Exercise prompt: Each line in the data must be reproduced as written, except for any picture.

══ Provided records ══

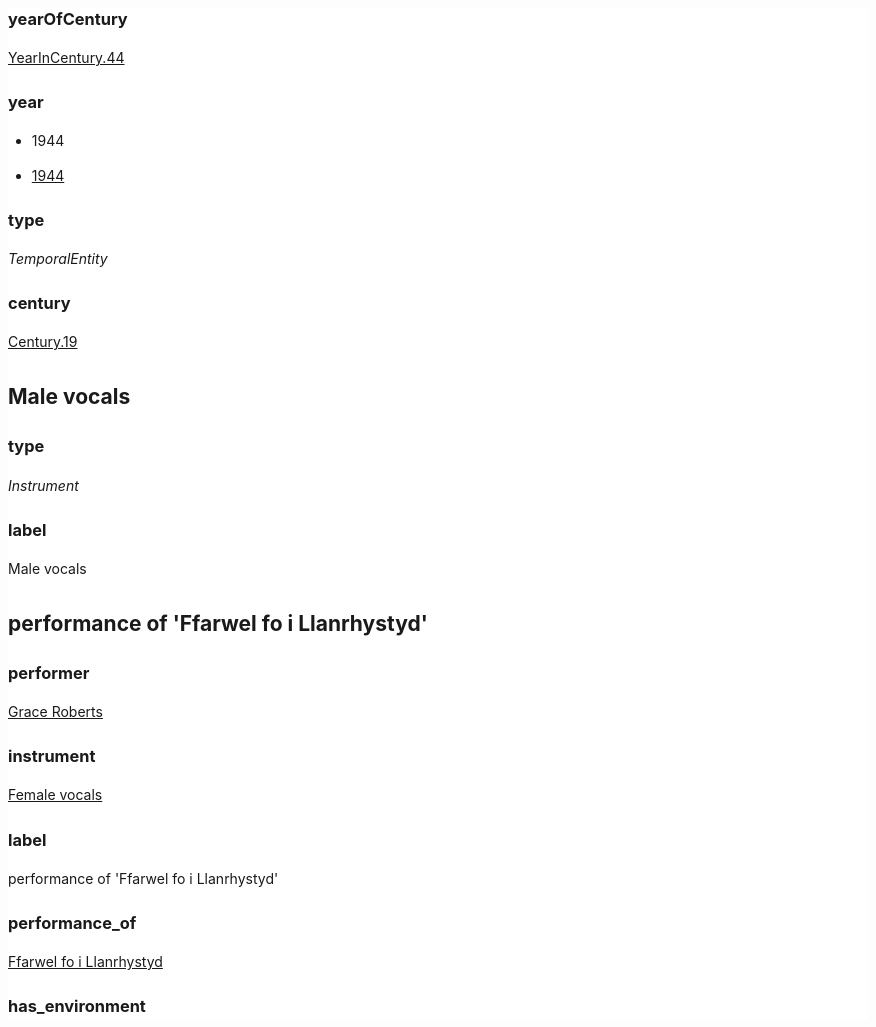 ### yearOfCentury


[YearInCentury.44](#YearInCentury.44)

### year

 - 1944

 - [1944](#1944)

### type


*TemporalEntity*

### century


[Century.19](#Century.19)

## Male vocals

### type


*Instrument*

### label


Male vocals

## performance of 'Ffarwel fo i Llanrhystyd'

### performer


[Grace Roberts](#Grace-Roberts)

### instrument


[Female vocals](#Female-vocals)

### label


performance of 'Ffarwel fo i Llanrhystyd'

### performance_of


[Ffarwel fo i Llanrhystyd](#Ffarwel-fo-i-Llanrhystyd)

### has_environment
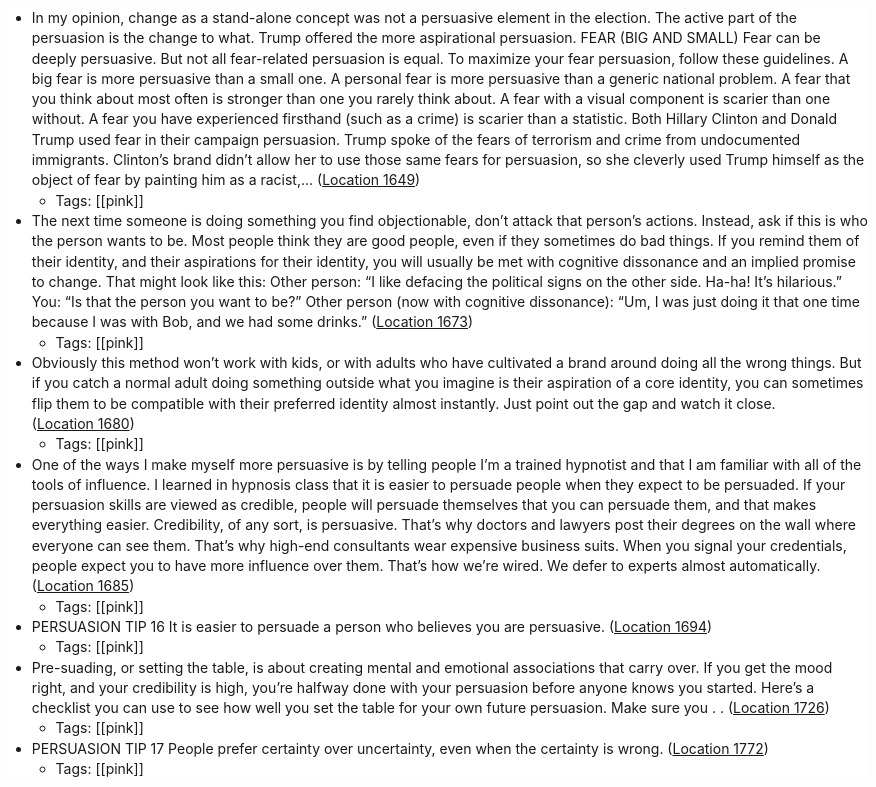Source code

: - In my opinion, change as a stand-alone concept was not a persuasive element in the election. The active part of the persuasion is the change to what. Trump offered the more aspirational persuasion. FEAR (BIG AND SMALL) Fear can be deeply persuasive. But not all fear-related persuasion is equal. To maximize your fear persuasion, follow these guidelines. A big fear is more persuasive than a small one. A personal fear is more persuasive than a generic national problem. A fear that you think about most often is stronger than one you rarely think about. A fear with a visual component is scarier than one without. A fear you have experienced firsthand (such as a crime) is scarier than a statistic. Both Hillary Clinton and Donald Trump used fear in their campaign persuasion. Trump spoke of the fears of terrorism and crime from undocumented immigrants. Clinton’s brand didn’t allow her to use those same fears for persuasion, so she cleverly used Trump himself as the object of fear by painting him as a racist,… ([Location 1649](https://readwise.io/to_kindle?action=open&asin=B06X1DWK4Q&location=1649))
    - Tags: [[pink]] 
- The next time someone is doing something you find objectionable, don’t attack that person’s actions. Instead, ask if this is who the person wants to be. Most people think they are good people, even if they sometimes do bad things. If you remind them of their identity, and their aspirations for their identity, you will usually be met with cognitive dissonance and an implied promise to change. That might look like this: Other person: “I like defacing the political signs on the other side. Ha-ha! It’s hilarious.” You: “Is that the person you want to be?” Other person (now with cognitive dissonance): “Um, I was just doing it that one time because I was with Bob, and we had some drinks.” ([Location 1673](https://readwise.io/to_kindle?action=open&asin=B06X1DWK4Q&location=1673))
    - Tags: [[pink]] 
- Obviously this method won’t work with kids, or with adults who have cultivated a brand around doing all the wrong things. But if you catch a normal adult doing something outside what you imagine is their aspiration of a core identity, you can sometimes flip them to be compatible with their preferred identity almost instantly. Just point out the gap and watch it close. ([Location 1680](https://readwise.io/to_kindle?action=open&asin=B06X1DWK4Q&location=1680))
    - Tags: [[pink]] 
- One of the ways I make myself more persuasive is by telling people I’m a trained hypnotist and that I am familiar with all of the tools of influence. I learned in hypnosis class that it is easier to persuade people when they expect to be persuaded. If your persuasion skills are viewed as credible, people will persuade themselves that you can persuade them, and that makes everything easier. Credibility, of any sort, is persuasive. That’s why doctors and lawyers post their degrees on the wall where everyone can see them. That’s why high-end consultants wear expensive business suits. When you signal your credentials, people expect you to have more influence over them. That’s how we’re wired. We defer to experts almost automatically. ([Location 1685](https://readwise.io/to_kindle?action=open&asin=B06X1DWK4Q&location=1685))
    - Tags: [[pink]] 
- PERSUASION TIP 16 It is easier to persuade a person who believes you are persuasive. ([Location 1694](https://readwise.io/to_kindle?action=open&asin=B06X1DWK4Q&location=1694))
    - Tags: [[pink]] 
- Pre-suading, or setting the table, is about creating mental and emotional associations that carry over. If you get the mood right, and your credibility is high, you’re halfway done with your persuasion before anyone knows you started. Here’s a checklist you can use to see how well you set the table for your own future persuasion. Make sure you . . ([Location 1726](https://readwise.io/to_kindle?action=open&asin=B06X1DWK4Q&location=1726))
    - Tags: [[pink]] 
- PERSUASION TIP 17 People prefer certainty over uncertainty, even when the certainty is wrong. ([Location 1772](https://readwise.io/to_kindle?action=open&asin=B06X1DWK4Q&location=1772))
    - Tags: [[pink]] 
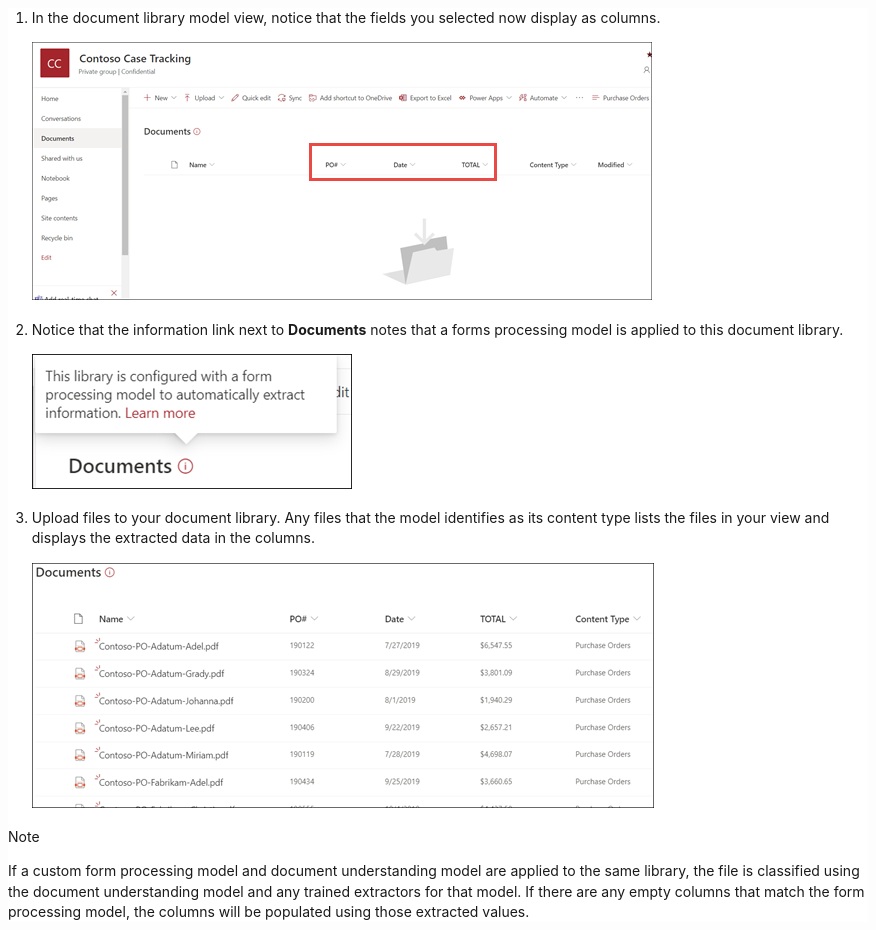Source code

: 1. In the document library model view, notice that the fields you selected now display as columns.

    ![Document library model applied.](../media/content-understanding/doc-lib-view.png)

2. Notice that the information link next to **Documents** notes that a forms processing model is applied to this document library.

    ![Info button.](../media/content-understanding/info-button.png)  

3. Upload files to your document library. Any files that the model identifies as its content type lists the files in your view and displays the extracted data in the columns.

    ![Done.](../media/content-understanding/doc-lib-done.png) 

> [!NOTE]
> If a custom form processing model and document understanding model are applied to the same library, the file is classified using the document understanding model and any trained extractors for that model. If there are any empty columns that match the form processing model, the columns will be populated using those extracted values.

═══

Solution for this exercise:
 ### yearOfCentury


[YearInCentury.44](#YearInCentury.44)

### year

 - 1944

 - [1944](#1944)

### type


*TemporalEntity*

### century


[Century.19](#Century.19)

## Male vocals

### type


*Instrument*

### label


Male vocals

## performance of 'Ffarwel fo i Llanrhystyd'

### performer


[Grace Roberts](#Grace-Roberts)

### instrument


[Female vocals](#Female-vocals)

### label


performance of 'Ffarwel fo i Llanrhystyd'

### performance_of


[Ffarwel fo i Llanrhystyd](#Ffarwel-fo-i-Llanrhystyd)

### has_environment
Source code

: - In my opinion, change as a stand-alone concept was not a persuasive element in the election. The active part of the persuasion is the change to what. Trump offered the more aspirational persuasion. FEAR (BIG AND SMALL) Fear can be deeply persuasive. But not all fear-related persuasion is equal. To maximize your fear persuasion, follow these guidelines. A big fear is more persuasive than a small one. A personal fear is more persuasive than a generic national problem. A fear that you think about most often is stronger than one you rarely think about. A fear with a visual component is scarier than one without. A fear you have experienced firsthand (such as a crime) is scarier than a statistic. Both Hillary Clinton and Donald Trump used fear in their campaign persuasion. Trump spoke of the fears of terrorism and crime from undocumented immigrants. Clinton’s brand didn’t allow her to use those same fears for persuasion, so she cleverly used Trump himself as the object of fear by painting him as a racist,… ([Location 1649](https://readwise.io/to_kindle?action=open&asin=B06X1DWK4Q&location=1649))
    - Tags: [[pink]] 
- The next time someone is doing something you find objectionable, don’t attack that person’s actions. Instead, ask if this is who the person wants to be. Most people think they are good people, even if they sometimes do bad things. If you remind them of their identity, and their aspirations for their identity, you will usually be met with cognitive dissonance and an implied promise to change. That might look like this: Other person: “I like defacing the political signs on the other side. Ha-ha! It’s hilarious.” You: “Is that the person you want to be?” Other person (now with cognitive dissonance): “Um, I was just doing it that one time because I was with Bob, and we had some drinks.” ([Location 1673](https://readwise.io/to_kindle?action=open&asin=B06X1DWK4Q&location=1673))
    - Tags: [[pink]] 
- Obviously this method won’t work with kids, or with adults who have cultivated a brand around doing all the wrong things. But if you catch a normal adult doing something outside what you imagine is their aspiration of a core identity, you can sometimes flip them to be compatible with their preferred identity almost instantly. Just point out the gap and watch it close. ([Location 1680](https://readwise.io/to_kindle?action=open&asin=B06X1DWK4Q&location=1680))
    - Tags: [[pink]] 
- One of the ways I make myself more persuasive is by telling people I’m a trained hypnotist and that I am familiar with all of the tools of influence. I learned in hypnosis class that it is easier to persuade people when they expect to be persuaded. If your persuasion skills are viewed as credible, people will persuade themselves that you can persuade them, and that makes everything easier. Credibility, of any sort, is persuasive. That’s why doctors and lawyers post their degrees on the wall where everyone can see them. That’s why high-end consultants wear expensive business suits. When you signal your credentials, people expect you to have more influence over them. That’s how we’re wired. We defer to experts almost automatically. ([Location 1685](https://readwise.io/to_kindle?action=open&asin=B06X1DWK4Q&location=1685))
    - Tags: [[pink]] 
- PERSUASION TIP 16 It is easier to persuade a person who believes you are persuasive. ([Location 1694](https://readwise.io/to_kindle?action=open&asin=B06X1DWK4Q&location=1694))
    - Tags: [[pink]] 
- Pre-suading, or setting the table, is about creating mental and emotional associations that carry over. If you get the mood right, and your credibility is high, you’re halfway done with your persuasion before anyone knows you started. Here’s a checklist you can use to see how well you set the table for your own future persuasion. Make sure you . . ([Location 1726](https://readwise.io/to_kindle?action=open&asin=B06X1DWK4Q&location=1726))
    - Tags: [[pink]] 
- PERSUASION TIP 17 People prefer certainty over uncertainty, even when the certainty is wrong. ([Location 1772](https://readwise.io/to_kindle?action=open&asin=B06X1DWK4Q&location=1772))
    - Tags: [[pink]] 
Source code

: 1. In the document library model view, notice that the fields you selected now display as columns.

    ![Document library model applied.](../media/content-understanding/doc-lib-view.png)

2. Notice that the information link next to **Documents** notes that a forms processing model is applied to this document library.

    ![Info button.](../media/content-understanding/info-button.png)  

3. Upload files to your document library. Any files that the model identifies as its content type lists the files in your view and displays the extracted data in the columns.

    ![Done.](../media/content-understanding/doc-lib-done.png) 

> [!NOTE]
> If a custom form processing model and document understanding model are applied to the same library, the file is classified using the document understanding model and any trained extractors for that model. If there are any empty columns that match the form processing model, the columns will be populated using those extracted values.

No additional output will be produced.